## Estratto
«Sarai nuda?». Questa la prima – a volte l’unica – curiosità espressa da coloro ai quali raccontavo che avrei partecipato a una performance di Vanessa Beecroft. Non sapevo rispondere. Quando l’artista mi ha chiesto di prendere parte a una sua opera, ho accettato immediatamente senza fare domande. L’appuntamento era per il giorno dell’Immacolata, palazzo Abatellis, Palermo. Non sapevo altro.

Opere a nudo

Di performance di Vanessa ne ho viste diverse. La prima fu al Castello di Rivoli, dove capitai per caso, senza avere la più pallida idea di chi fosse Vanessa Beecroft, né cosa significasse quello strano codice VB.

## Compito da svolgere
Indica, in base all'estratto, il luogo in cui era fissato l'appuntamento per la performance.

## Sezione dati
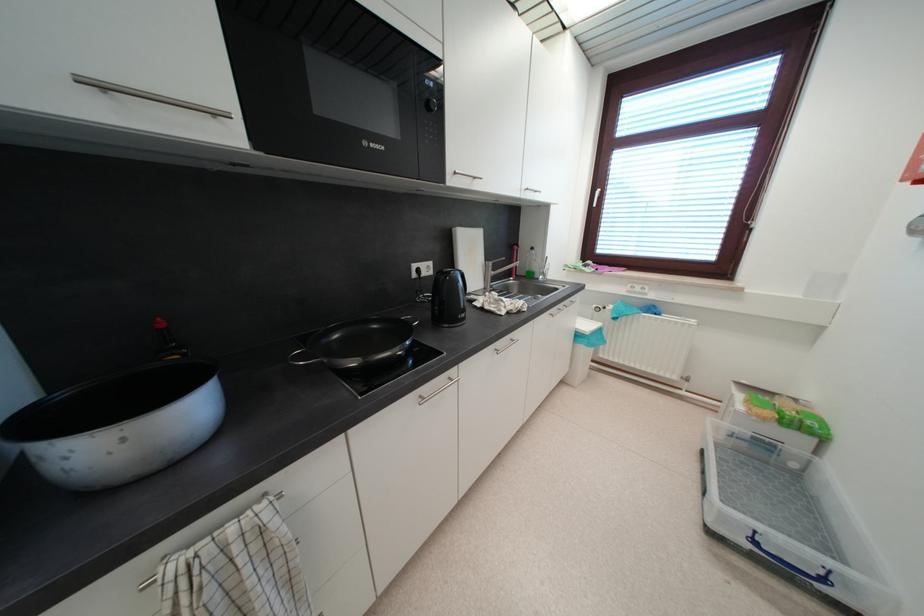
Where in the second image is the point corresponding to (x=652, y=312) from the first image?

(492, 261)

## Risposta scritta
A palazzo Abatellis, a Palermo.